Given information:
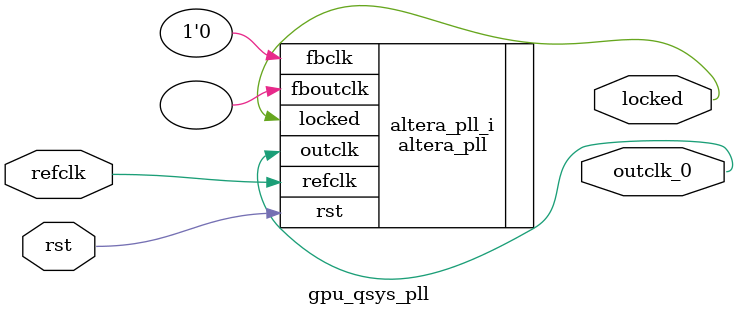
<source format=v>
`timescale 1ns/10ps
module  gpu_qsys_pll(

	// interface 'refclk'
	input wire refclk,

	// interface 'reset'
	input wire rst,

	// interface 'outclk0'
	output wire outclk_0,

	// interface 'locked'
	output wire locked
);

	altera_pll #(
		.fractional_vco_multiplier("false"),
		.reference_clock_frequency("50.0 MHz"),
		.operation_mode("normal"),
		.number_of_clocks(1),
		.output_clock_frequency0("143.000000 MHz"),
		.phase_shift0("0 ps"),
		.duty_cycle0(50),
		.output_clock_frequency1("0 MHz"),
		.phase_shift1("0 ps"),
		.duty_cycle1(50),
		.output_clock_frequency2("0 MHz"),
		.phase_shift2("0 ps"),
		.duty_cycle2(50),
		.output_clock_frequency3("0 MHz"),
		.phase_shift3("0 ps"),
		.duty_cycle3(50),
		.output_clock_frequency4("0 MHz"),
		.phase_shift4("0 ps"),
		.duty_cycle4(50),
		.output_clock_frequency5("0 MHz"),
		.phase_shift5("0 ps"),
		.duty_cycle5(50),
		.output_clock_frequency6("0 MHz"),
		.phase_shift6("0 ps"),
		.duty_cycle6(50),
		.output_clock_frequency7("0 MHz"),
		.phase_shift7("0 ps"),
		.duty_cycle7(50),
		.output_clock_frequency8("0 MHz"),
		.phase_shift8("0 ps"),
		.duty_cycle8(50),
		.output_clock_frequency9("0 MHz"),
		.phase_shift9("0 ps"),
		.duty_cycle9(50),
		.output_clock_frequency10("0 MHz"),
		.phase_shift10("0 ps"),
		.duty_cycle10(50),
		.output_clock_frequency11("0 MHz"),
		.phase_shift11("0 ps"),
		.duty_cycle11(50),
		.output_clock_frequency12("0 MHz"),
		.phase_shift12("0 ps"),
		.duty_cycle12(50),
		.output_clock_frequency13("0 MHz"),
		.phase_shift13("0 ps"),
		.duty_cycle13(50),
		.output_clock_frequency14("0 MHz"),
		.phase_shift14("0 ps"),
		.duty_cycle14(50),
		.output_clock_frequency15("0 MHz"),
		.phase_shift15("0 ps"),
		.duty_cycle15(50),
		.output_clock_frequency16("0 MHz"),
		.phase_shift16("0 ps"),
		.duty_cycle16(50),
		.output_clock_frequency17("0 MHz"),
		.phase_shift17("0 ps"),
		.duty_cycle17(50),
		.pll_type("General"),
		.pll_subtype("General")
	) altera_pll_i (
		.rst	(rst),
		.outclk	({outclk_0}),
		.locked	(locked),
		.fboutclk	( ),
		.fbclk	(1'b0),
		.refclk	(refclk)
	);
endmodule


</source>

Required action: Using the records above, find the number of lines that contain the string "refclk", and give that number without further comment.

Output for this task: 3